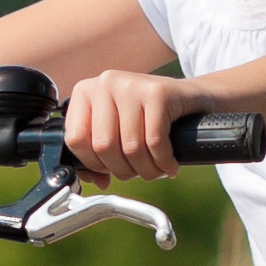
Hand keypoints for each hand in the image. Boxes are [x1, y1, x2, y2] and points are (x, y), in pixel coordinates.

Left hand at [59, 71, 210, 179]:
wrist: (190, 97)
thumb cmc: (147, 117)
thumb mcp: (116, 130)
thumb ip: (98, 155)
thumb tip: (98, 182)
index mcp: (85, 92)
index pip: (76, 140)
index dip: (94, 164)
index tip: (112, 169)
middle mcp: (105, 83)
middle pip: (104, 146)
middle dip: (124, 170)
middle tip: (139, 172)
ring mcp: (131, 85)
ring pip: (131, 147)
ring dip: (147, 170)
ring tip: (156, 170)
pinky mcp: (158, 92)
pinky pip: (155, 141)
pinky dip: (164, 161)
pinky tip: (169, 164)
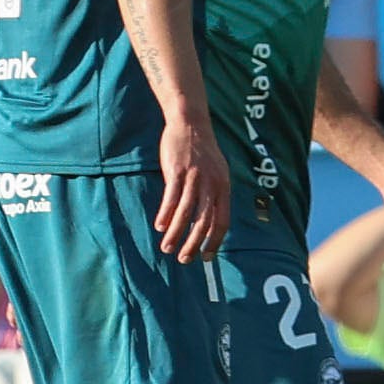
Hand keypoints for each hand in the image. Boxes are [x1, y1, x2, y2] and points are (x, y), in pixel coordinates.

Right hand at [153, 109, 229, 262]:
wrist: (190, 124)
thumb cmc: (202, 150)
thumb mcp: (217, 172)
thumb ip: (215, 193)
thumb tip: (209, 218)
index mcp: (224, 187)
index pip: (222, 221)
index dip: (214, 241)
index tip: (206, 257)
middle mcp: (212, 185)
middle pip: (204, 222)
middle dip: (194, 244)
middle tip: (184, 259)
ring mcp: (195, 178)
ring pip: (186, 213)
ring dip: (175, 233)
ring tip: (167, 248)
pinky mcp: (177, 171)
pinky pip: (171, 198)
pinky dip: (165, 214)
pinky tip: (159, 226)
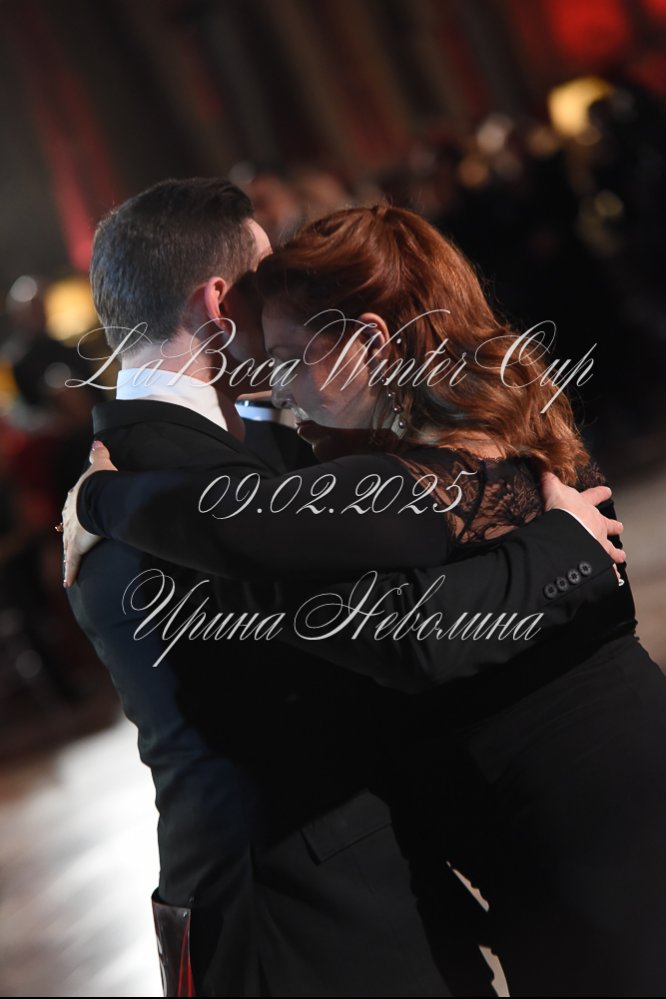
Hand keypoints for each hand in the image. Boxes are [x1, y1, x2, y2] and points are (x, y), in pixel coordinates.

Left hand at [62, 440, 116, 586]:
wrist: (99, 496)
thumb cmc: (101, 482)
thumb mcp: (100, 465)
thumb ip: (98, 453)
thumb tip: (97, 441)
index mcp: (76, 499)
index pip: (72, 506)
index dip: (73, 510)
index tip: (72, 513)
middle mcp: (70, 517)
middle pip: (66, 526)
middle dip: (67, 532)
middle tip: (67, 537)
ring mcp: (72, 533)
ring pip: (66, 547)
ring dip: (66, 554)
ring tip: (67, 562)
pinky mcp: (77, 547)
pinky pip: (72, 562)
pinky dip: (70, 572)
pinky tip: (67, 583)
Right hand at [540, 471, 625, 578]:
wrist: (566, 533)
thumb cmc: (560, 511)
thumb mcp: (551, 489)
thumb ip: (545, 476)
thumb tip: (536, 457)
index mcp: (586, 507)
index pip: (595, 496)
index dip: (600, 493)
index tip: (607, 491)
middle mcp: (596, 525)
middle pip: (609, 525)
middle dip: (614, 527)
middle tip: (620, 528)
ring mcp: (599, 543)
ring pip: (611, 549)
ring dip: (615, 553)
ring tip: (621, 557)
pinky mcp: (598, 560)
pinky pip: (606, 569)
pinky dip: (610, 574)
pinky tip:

* * * * *

### Exercise description
Output exactly the lines of the listing above that start with the one holding "pinky pip: (155, 141)" and go on through the one holding "index mcp: (224, 187)"; leave the pictures out.

### Response
pinky pip: (155, 141)
pinky dip: (164, 161)
pinky tip: (169, 164)
Hand keypoints for each hand in the image. Boxes are [x1, y1, x2, y2] and points are (x, y), in pixel coordinates.

Right hand at [153, 109, 229, 262]:
wrist: (190, 124)
thumb cmc: (202, 150)
thumb mcp: (217, 172)
thumb ip: (215, 193)
thumb tip: (209, 218)
index mcp: (224, 187)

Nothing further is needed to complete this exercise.